-- Job --
Please reproduce the text of all the data below line by line, unchanged and in the same order. Leave the pictures out of your answer.

-- Provided material --
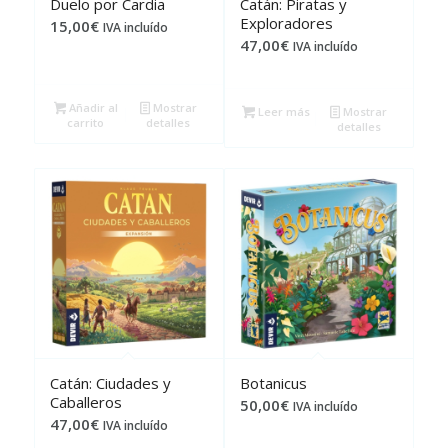
Duelo por Cardia
Catán: Piratas y
Exploradores
15,00
€
IVA incluído
47,00
€
IVA incluído
Añadir al
Mostrar
Leer más
Mostrar
carrito
detalles
detalles
Catán: Ciudades y
Botanicus
Caballeros
50,00
€
IVA incluído
47,00
€
IVA incluído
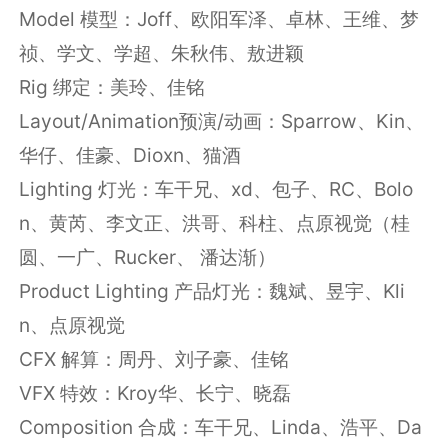
Model 模型：Joff、欧阳军泽、卓林、王维、梦
祯、学文、学超、朱秋伟、敖进颖
Rig 绑定：美玲、佳铭
Layout/Animation预演/动画：Sparrow、Kin、
华仔、佳豪、Dioxn、猫酒
Lighting 灯光：车干兄、xd、包子、RC、Bolo
n、黄芮、李文正、洪哥、科柱、点原视觉（桂
圆、一广、Rucker、 潘达渐）
Product Lighting 产品灯光：魏斌、昱宇、Kli
n、点原视觉
CFX 解算：周丹、刘子豪、佳铭
VFX 特效：Kroy华、长宁、晓磊
Composition 合成：车干兄、Linda、浩平、Da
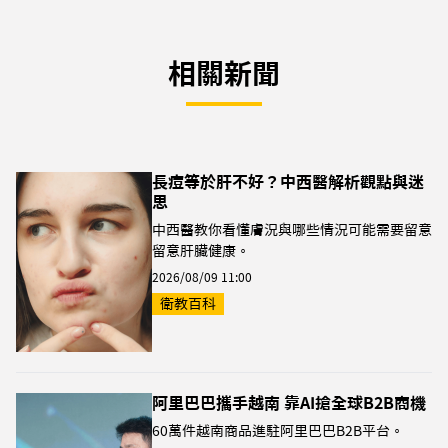
相關新聞
長痘等於肝不好？中西醫解析觀點與迷
思
中西醫教你看懂膚況與哪些情況可能需要留意
留意肝臟健康。
2026/08/09 11:00
衛教百科
阿里巴巴攜手越南 靠AI搶全球B2B商機
60萬件越南商品進駐阿里巴巴B2B平台。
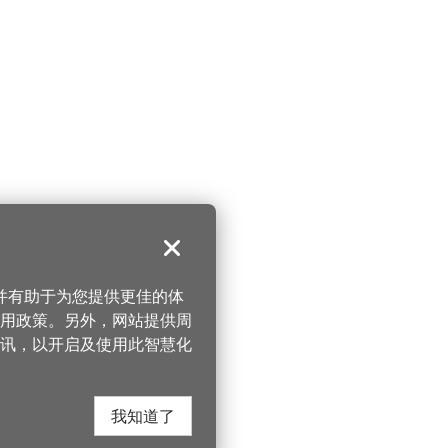
关闭
，并有助于为您提供更佳的体
 使用政策。另外，网站提供周
讯，以开启及使用此智慧化
我知道了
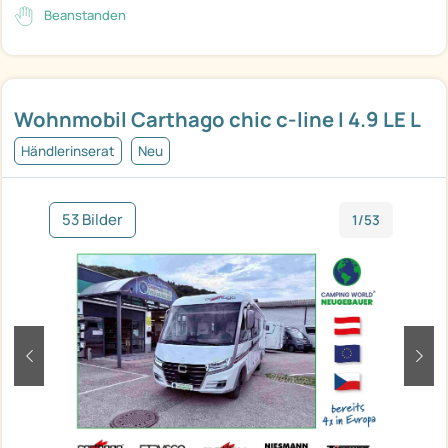
Beanstanden
Wohnmobil Carthago chic c-line I 4.9 LE L
Händlerinserat
Neu
53 Bilder
1/53
zurück
weit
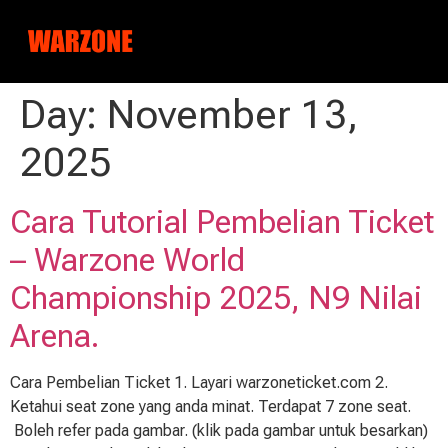
Day:
November 13,
2025
Cara Tutorial Pembelian Ticket
– Warzone World
Championship 2025, N9 Nilai
Arena.
Cara Pembelian Ticket 1. Layari warzoneticket.com 2.
Ketahui seat zone yang anda minat. Terdapat 7 zone seat.
Boleh refer pada gambar. (klik pada gambar untuk besarkan)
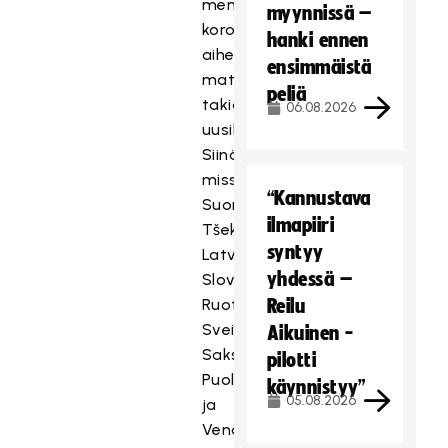
menee
myynnissä –
koronan
hanki ennen
aiheuttamien
ensimmäistä
matkustusrajoitusten
peliä
takia
06.08.2026
uusiksi.
Siinä
missä
“Kannustava
Suomi,
ilmapiiri
Tšekki,
syntyy
Latvia,
yhdessä –
Slovakia,
Ruotsi,
Reilu
Sveitsi,
Aikuinen -
Saksa,
pilotti
Puola
käynnistyy”
05.08.2026
ja
Venäjä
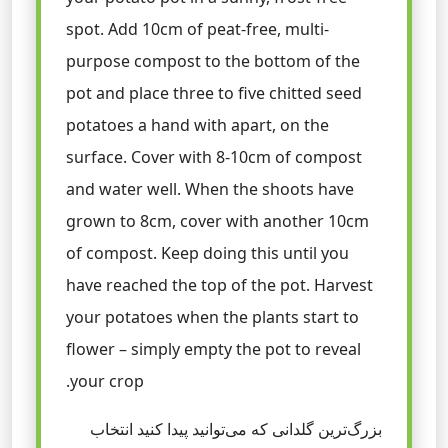
spot. Add 10cm of peat-free, multi-
purpose compost to the bottom of the
pot and place three to five chitted seed
potatoes a hand with apart, on the
surface. Cover with 8-10cm of compost
and water well. When the shoots have
grown to 8cm, cover with another 10cm
of compost. Keep doing this until you
have reached the top of the pot. Harvest
your potatoes when the plants start to
flower – simply empty the pot to reveal
your crop.
بزرگ‌ترین گلدانی که می‌توانید پیدا کنید انتخاب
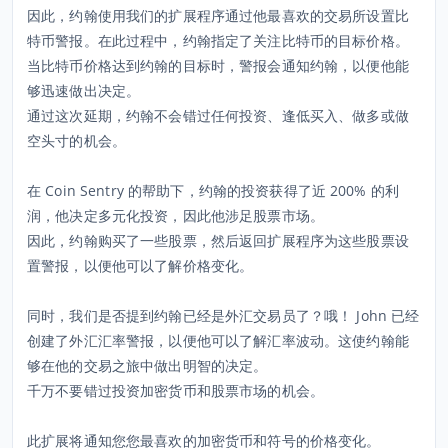
因此，约翰使用我们的扩展程序通过他最喜欢的交易所设置比
特币警报。在此过程中，约翰指定了关注比特币的目标价格。
当比特币价格达到约翰的目标时，警报会通知约翰，以便他能
够迅速做出决定。
通过这次延期，约翰不会错过任何投资、逢低买入、做多或做
空头寸的机会。
在 Coin Sentry 的帮助下，约翰的投资获得了近 200% 的利
润，他决定多元化投资，因此他涉足股票市场。
因此，约翰购买了一些股票，然后返回扩展程序为这些股票设
置警报，以便他可以了解价格变化。
同时，我们是否提到约翰已经是外汇交易员了？哦！ John 已经
创建了外汇汇率警报，以便他可以了解汇率波动。这使约翰能
够在他的交易之旅中做出明智的决定。
千万不要错过投资加密货币和股票市场的机会。
此扩展将通知您您最喜欢的加密货币和符号的价格变化。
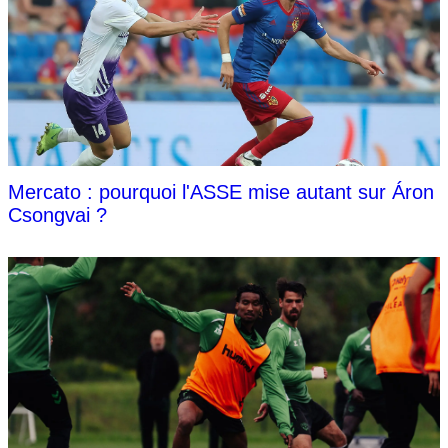
Mercato : pourquoi l'ASSE mise autant sur Áron
Csongvai ?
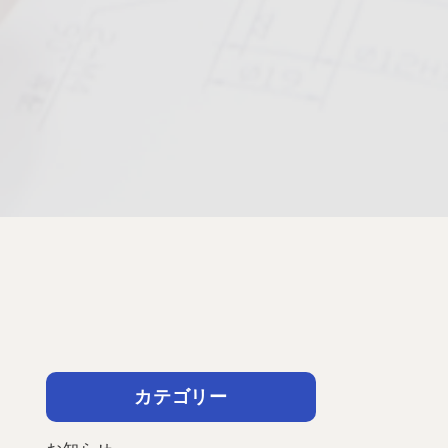
カテゴリー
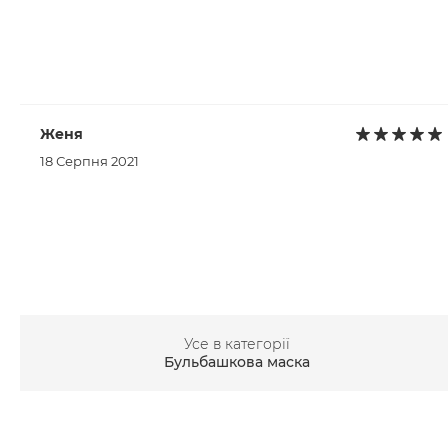
Женя
18 Серпня 2021
Усе в категорії
Бульбашкова маска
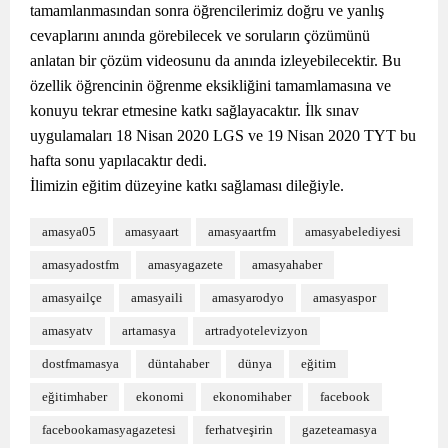
tamamlanmasından sonra öğrencilerimiz doğru ve yanlış
cevaplarını anında görebilecek ve soruların çözümünü
anlatan bir çözüm videosunu da anında izleyebilecektir. Bu
özellik öğrencinin öğrenme eksikliğini tamamlamasına ve
konuyu tekrar etmesine katkı sağlayacaktır. İlk sınav
uygulamaları 18 Nisan 2020 LGS ve 19 Nisan 2020 TYT bu
hafta sonu yapılacaktır dedi.
İlimizin eğitim düzeyine katkı sağlaması dileğiyle.
amasya05
amasyaart
amasyaartfm
amasyabelediyesi
amasyadostfm
amasyagazete
amasyahaber
amasyailçe
amasyaili
amasyarodyo
amasyaspor
amasyatv
artamasya
artradyotelevizyon
dostfmamasya
düntahaber
dünya
eğitim
eğitimhaber
ekonomi
ekonomihaber
facebook
facebookamasyagazetesi
ferhatveşirin
gazeteamasya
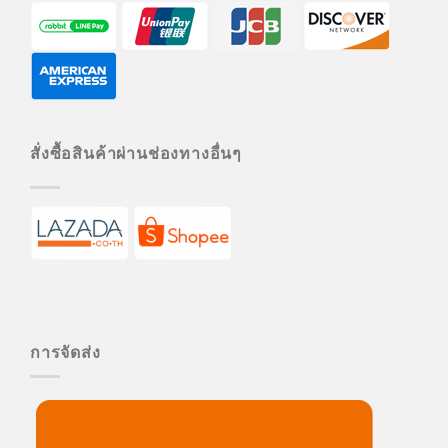
สั่งซื้อสินค้าผ่านช่องทางอื่นๆ
การจัดส่ง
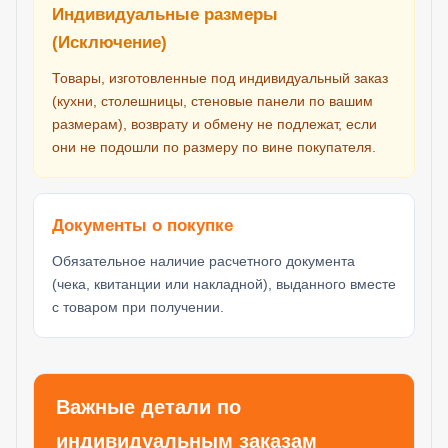
Индивидуальные размеры
(Исключение)
Товары, изготовленные под индивидуальный заказ
(кухни, столешницы, стеновые панели по вашим
размерам), возврату и обмену не подлежат, если
они не подошли по размеру по вине покупателя.
Документы о покупке
Обязательное наличие расчетного документа
(чека, квитанции или накладной), выданного вместе
с товаром при получении.
Важные детали по
индивидуальным заказам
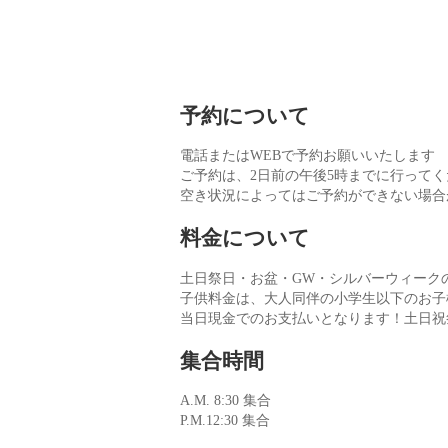
予約について
電話またはWEBで予約お願いいたします
ご予約は、2日前の午後5時までに行ってく
空き状況によってはご予約ができない場合
料金について
土日祭日・お盆・GW・シルバーウィークの料
子供料金は、大人同伴の小学生以下のお子
当日現金でのお支払いとなります！土日祝
集合時間
A.M. 8:30 集合
P.M.12:30 集合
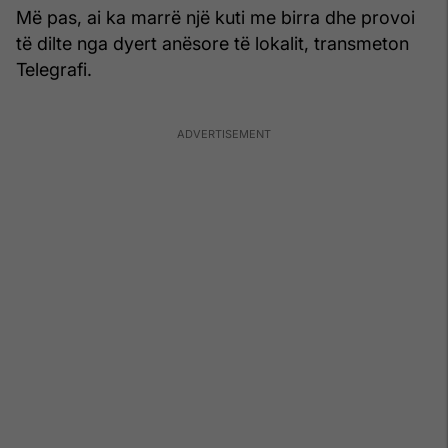
Më pas, ai ka marrë një kuti me birra dhe provoi
të dilte nga dyert anësore të lokalit, transmeton
Telegrafi.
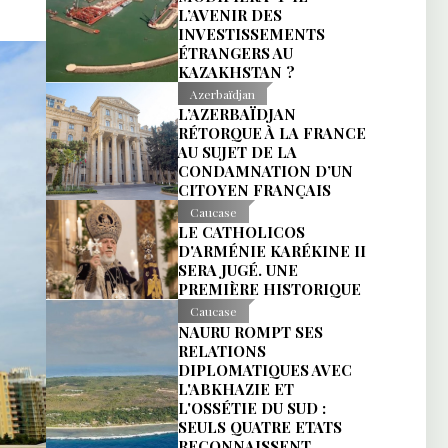
L’AVENIR DES
INVESTISSEMENTS
ÉTRANGERS AU
KAZAKHSTAN ?
Azerbaïdjan
L’AZERBAÏDJAN
RÉTORQUE À LA FRANCE
AU SUJET DE LA
CONDAMNATION D’UN
CITOYEN FRANÇAIS
Caucase
LE CATHOLICOS
D'ARMÉNIE KARÉKINE II
SERA JUGÉ. UNE
PREMIÈRE HISTORIQUE
Caucase
NAURU ROMPT SES
RELATIONS
DIPLOMATIQUES AVEC
L'ABKHAZIE ET
L'OSSÉTIE DU SUD :
SEULS QUATRE ETATS
RECONNAISSENT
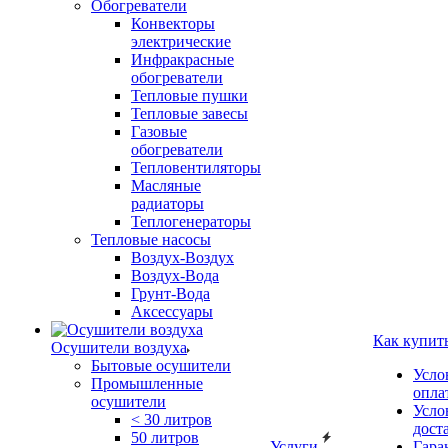
Обогреватели
Конвекторы
электрические
Инфракрасные
обогреватели
Тепловые пушки
Тепловые завесы
Газовые
обогреватели
Тепловентиляторы
Масляные
радиаторы
Теплогенераторы
Тепловые насосы
Воздух-Воздух
Воздух-Вода
Грунт-Вода
Аксессуары
Как купит
Осушители воздуха
Бытовые осушители
Усло
Промышленные
опла
осушители
Усло
< 30 литров
дост
50 литров
Услуги
Гара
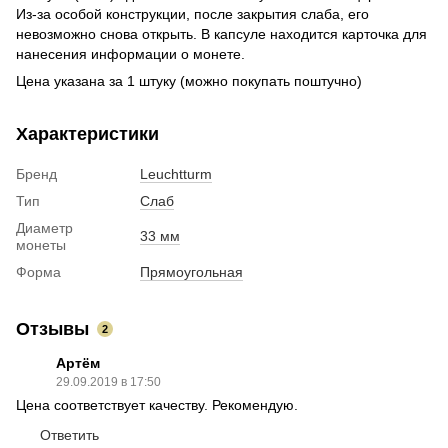
Из-за особой конструкции, после закрытия слаба, его
невозможно снова открыть. В капсуле находится карточка для
нанесения информации о монете.
Цена указана за 1 штуку (можно покупать поштучно)
Характеристики
Бренд
Leuchtturm
Тип
Слаб
Диаметр
33 мм
монеты
Форма
Прямоугольная
Отзывы
2
Артём
29.09.2019 в 17:50
Цена соответствует качеству. Рекомендую.
Ответить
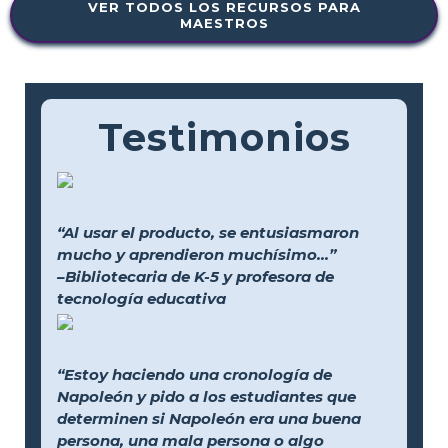
VER TODOS LOS RECURSOS PARA
MAESTROS
Testimonios
“Al usar el producto, se entusiasmaron
mucho y aprendieron muchísimo...”
–Bibliotecaria de K-5 y profesora de
tecnología educativa
“Estoy haciendo una cronología de
Napoleón y pido a los estudiantes que
determinen si Napoleón era una buena
persona, una mala persona o algo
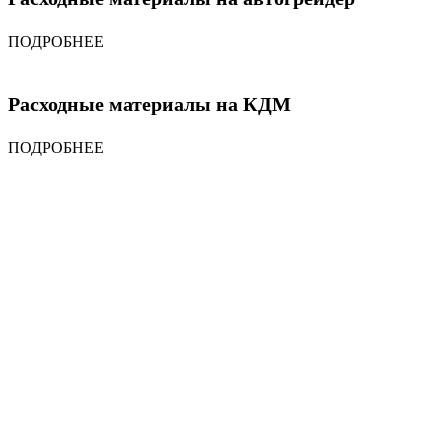
ПОДРОБНЕЕ
Расходные материалы на КДМ
ПОДРОБНЕЕ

-- Response box --
Duelo por Cardia
Catán: Piratas y
Exploradores
15,00
€
IVA incluído
47,00
€
IVA incluído
Añadir al
Mostrar
Leer más
Mostrar
carrito
detalles
detalles
Catán: Ciudades y
Botanicus
Caballeros
50,00
€
IVA incluído
47,00
€
IVA incluído
Model 模型：Joff、欧阳军泽、卓林、王维、梦
祯、学文、学超、朱秋伟、敖进颖
Rig 绑定：美玲、佳铭
Layout/Animation预演/动画：Sparrow、Kin、
华仔、佳豪、Dioxn、猫酒
Lighting 灯光：车干兄、xd、包子、RC、Bolo
n、黄芮、李文正、洪哥、科柱、点原视觉（桂
圆、一广、Rucker、 潘达渐）
Product Lighting 产品灯光：魏斌、昱宇、Kli
n、点原视觉
CFX 解算：周丹、刘子豪、佳铭
VFX 特效：Kroy华、长宁、晓磊
Composition 合成：车干兄、Linda、浩平、Da
相關新聞
長痘等於肝不好？中西醫解析觀點與迷
思
中西醫教你看懂膚況與哪些情況可能需要留意
留意肝臟健康。
2026/08/09 11:00
衛教百科
阿里巴巴攜手越南 靠AI搶全球B2B商機
60萬件越南商品進駐阿里巴巴B2B平台。
关闭
，并有助于为您提供更佳的体
 使用政策。另外，网站提供周
讯，以开启及使用此智慧化
我知道了
Beanstanden
Wohnmobil Carthago chic c-line I 4.9 LE L
Händlerinserat
Neu
53 Bilder
1/53
zurück
weit
Day:
November 13,
2025
Cara Tutorial Pembelian Ticket
– Warzone World
Championship 2025, N9 Nilai
Arena.
Cara Pembelian Ticket 1. Layari warzoneticket.com 2.
Ketahui seat zone yang anda minat. Terdapat 7 zone seat.
Boleh refer pada gambar. (klik pada gambar untuk besarkan)
menee
myynnissä –
koronan
hanki ennen
aiheuttamien
ensimmäistä
matkustusrajoitusten
peliä
takia
06.08.2026
uusiksi.
Siinä
missä
“Kannustava
Suomi,
ilmapiiri
Tšekki,
syntyy
Latvia,
yhdessä –
Slovakia,
Ruotsi,
Reilu
Sveitsi,
Aikuinen -
Saksa,
pilotti
Puola
käynnistyy”
05.08.2026
ja
Venäjä
spot. Add 10cm of peat-free, multi-
purpose compost to the bottom of the
pot and place three to five chitted seed
potatoes a hand with apart, on the
surface. Cover with 8-10cm of compost
and water well. When the shoots have
grown to 8cm, cover with another 10cm
of compost. Keep doing this until you
have reached the top of the pot. Harvest
your potatoes when the plants start to
flower – simply empty the pot to reveal
your crop.
بزرگ‌ترین گلدانی که می‌توانید پیدا کنید انتخاب
因此，约翰使用我们的扩展程序通过他最喜欢的交易所设置比
特币警报。在此过程中，约翰指定了关注比特币的目标价格。
当比特币价格达到约翰的目标时，警报会通知约翰，以便他能
够迅速做出决定。
通过这次延期，约翰不会错过任何投资、逢低买入、做多或做
空头寸的机会。
在 Coin Sentry 的帮助下，约翰的投资获得了近 200% 的利
润，他决定多元化投资，因此他涉足股票市场。
因此，约翰购买了一些股票，然后返回扩展程序为这些股票设
置警报，以便他可以了解价格变化。
同时，我们是否提到约翰已经是外汇交易员了？哦！ John 已经
创建了外汇汇率警报，以便他可以了解汇率波动。这使约翰能
够在他的交易之旅中做出明智的决定。
千万不要错过投资加密货币和股票市场的机会。
此扩展将通知您您最喜欢的加密货币和符号的价格变化。
Mercato : pourquoi l'ASSE mise autant sur Áron
Csongvai ?
カテゴリー
Женя
18 Серпня 2021
Усе в категорії
Бульбашкова маска
tamamlanmasından sonra öğrencilerimiz doğru ve yanlış
cevaplarını anında görebilecek ve soruların çözümünü
anlatan bir çözüm videosunu da anında izleyebilecektir. Bu
özellik öğrencinin öğrenme eksikliğini tamamlamasına ve
konuyu tekrar etmesine katkı sağlayacaktır. İlk sınav
uygulamaları 18 Nisan 2020 LGS ve 19 Nisan 2020 TYT bu
hafta sonu yapılacaktır dedi.
İlimizin eğitim düzeyine katkı sağlaması dileğiyle.
amasya05
amasyaart
amasyaartfm
amasyabelediyesi
amasyadostfm
amasyagazete
amasyahaber
amasyailçe
amasyaili
amasyarodyo
amasyaspor
amasyatv
artamasya
artradyotelevizyon
dostfmamasya
düntahaber
dünya
eğitim
eğitimhaber
ekonomi
ekonomihaber
facebook
facebookamasyagazetesi
ferhatveşirin
gazeteamasya
สั่งซื้อสินค้าผ่านช่องทางอื่นๆ
การจัดส่ง
Индивидуальные размеры
(Исключение)
Товары, изготовленные под индивидуальный заказ
(кухни, столешницы, стеновые панели по вашим
размерам), возврату и обмену не подлежат, если
они не подошли по размеру по вине покупателя.
Документы о покупке
Обязательное наличие расчетного документа
(чека, квитанции или накладной), выданного вместе
с товаром при получении.
Важные детали по
индивидуальным заказам
予約について
電話またはWEBで予約お願いいたします
ご予約は、2日前の午後5時までに行ってく
空き状況によってはご予約ができない場合
料金について
土日祭日・お盆・GW・シルバーウィークの料
子供料金は、大人同伴の小学生以下のお子
当日現金でのお支払いとなります！土日祝
集合時間
A.M. 8:30 集合
P.M.12:30 集合
Më pas, ai ka marrë një kuti me birra dhe provoi
të dilte nga dyert anësore të lokalit, transmeton
Telegrafi.
L’AVENIR DES
INVESTISSEMENTS
ÉTRANGERS AU
KAZAKHSTAN ?
Azerbaïdjan
L’AZERBAÏDJAN
RÉTORQUE À LA FRANCE
AU SUJET DE LA
CONDAMNATION D’UN
CITOYEN FRANÇAIS
Caucase
LE CATHOLICOS
D'ARMÉNIE KARÉKINE II
SERA JUGÉ. UNE
PREMIÈRE HISTORIQUE
Caucase
NAURU ROMPT SES
RELATIONS
DIPLOMATIQUES AVEC
L'ABKHAZIE ET
L'OSSÉTIE DU SUD :
SEULS QUATRE ETATS
RECONNAISSENT
Обогреватели
Конвекторы
электрические
Инфракрасные
обогреватели
Тепловые пушки
Тепловые завесы
Газовые
обогреватели
Тепловентиляторы
Масляные
радиаторы
Теплогенераторы
Тепловые насосы
Воздух-Воздух
Воздух-Вода
Грунт-Вода
Аксессуары
Как купит
Осушители воздуха
Бытовые осушители
Усло
Промышленные
опла
осушители
Усло
< 30 литров
дост
50 литров
Услуги
Гара
Из-за особой конструкции, после закрытия слаба, его
невозможно снова открыть. В капсуле находится карточка для
нанесения информации о монете.
Цена указана за 1 штуку (можно покупать поштучно)
Характеристики
Бренд
Leuchtturm
Тип
Слаб
Диаметр
33 мм
монеты
Форма
Прямоугольная
Отзывы
2
Артём
29.09.2019 в 17:50
Цена соответствует качеству. Рекомендую.
Ответить
VER TODOS LOS RECURSOS PARA
MAESTROS
Testimonios
“Al usar el producto, se entusiasmaron
mucho y aprendieron muchísimo...”
–Bibliotecaria de K-5 y profesora de
tecnología educativa
“Estoy haciendo una cronología de
Napoleón y pido a los estudiantes que
determinen si Napoleón era una buena
persona, una mala persona o algo
ПОДРОБНЕЕ
Расходные материалы на КДМ
ПОДРОБНЕЕ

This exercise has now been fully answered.